Actually, no, I take that back. This is a kid who at 2 years old knew all the words to both Louis Armstrong’s “What a Wonderful World” and “I Wanna Be Sedated” by the Ramones. He’s been in full-day school since he was 2, and he’s so emotionally intelligent too. Case in point: When I was just learning the ropes as a single mom, I got the flu. It was my first bout of real sickness in my new hometown, with no family or partner to ask to watch the kid for a few hours. And what did my barely 3-year-old son say to me, with such earnestness and love in his solemn little blue eyes?

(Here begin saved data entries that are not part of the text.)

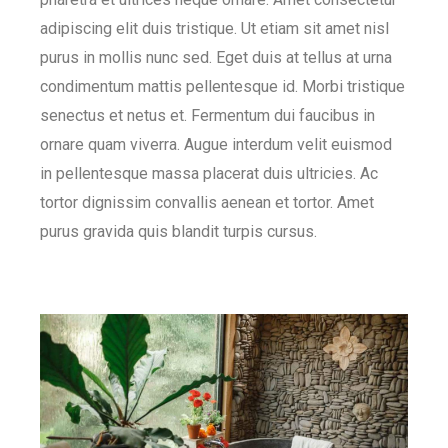
adipiscing elit duis tristique. Ut etiam sit amet nisl
purus in mollis nunc sed. Eget duis at tellus at urna
condimentum mattis pellentesque id. Morbi tristique
senectus et netus et. Fermentum dui faucibus in
ornare quam viverra. Augue interdum velit euismod
in pellentesque massa placerat duis ultricies. Ac
tortor dignissim convallis aenean et tortor. Amet
purus gravida quis blandit turpis cursus.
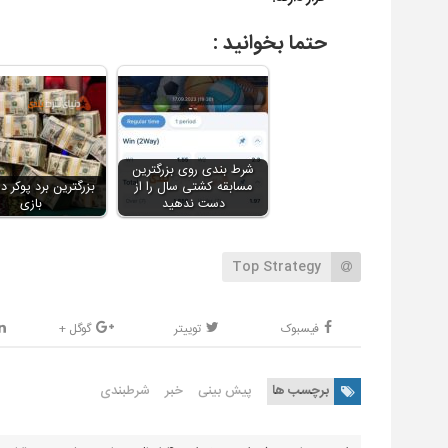
حتما بخوانید :
شرط بندی روی بزرگترین
مسابقه کشتی سال را از
بزرگترین برد پوکر در
دست ندهید
بازی
Top Strategy
فیسبوک
توییتر
گوگل +
برچسب ها
پیش بینی
خبر
شرطبندی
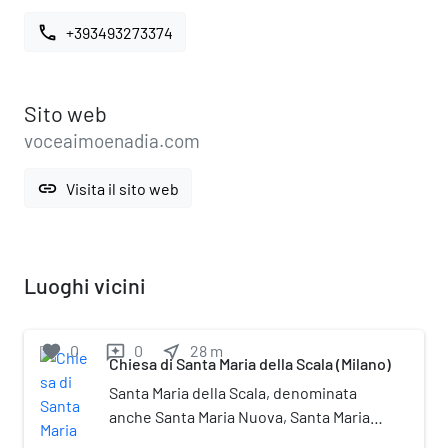
call
+393493273374
Sito web
voceaimoenadia.com
link
Visita il sito web
Luoghi vicini
favorite
0
0
near_me
28
m
reviews
Chiesa di Santa Maria della Scala (Milano)
Santa Maria della Scala, denominata
anche Santa Maria Nuova, Santa Maria
in Caruptis e Santa Maria alle case rotte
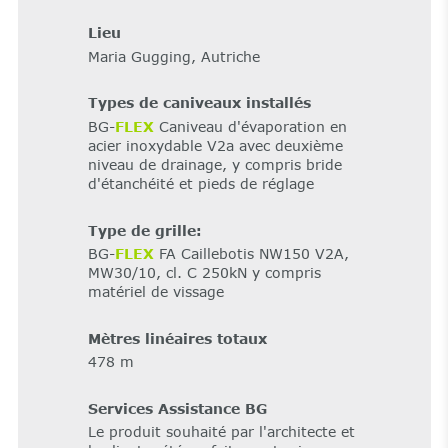
Lieu
Maria Gugging, Autriche
Types de caniveaux installés
BG-
FLEX
Caniveau d'évaporation en
acier inoxydable V2a avec deuxième
niveau de drainage, y compris bride
d'étanchéité et pieds de réglage
Type de grille:
BG-
FLEX
FA Caillebotis NW150 V2A,
MW30/10, cl. C 250kN y compris
matériel de vissage
Mètres linéaires totaux
478 m
Services Assistance BG
Le produit souhaité par l'architecte et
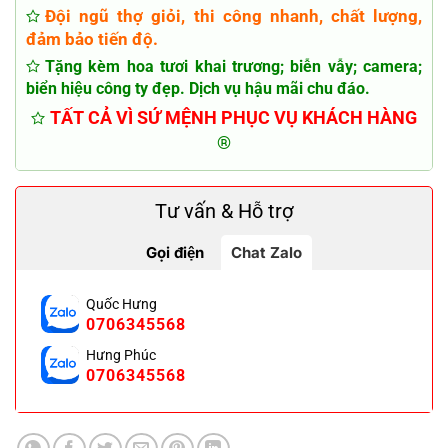
Đội ngũ thợ giỏi, thi công nhanh, chất lượng,
đảm bảo tiến độ.
Tặng kèm hoa tươi khai trương; biễn vẫy; camera;
biển hiệu công ty đẹp. Dịch vụ hậu mãi chu đáo.
TẤT CẢ VÌ SỨ MỆNH PHỤC VỤ KHÁCH HÀNG
®
Tư vấn & Hỗ trợ
Gọi điện
Chat Zalo
Quốc Hưng
0706345568
Hưng Phúc
0706345568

“Don’t worry, Mommy. I’ll take care of you.”
“No!” I said, ashamed and appalled that he would feel such responsibility. “I’m the mom! I take care of you.”
“Okay then,” he grinned, “we can take care of each other.”
I may be, according to the comment thread below, a “lazy mom” who “deprived” my kid, never bought him anything and in general only “half-assedly” planned for his entire existence — but this kid is my whole entire life. And he’s way, way better than “just fine.”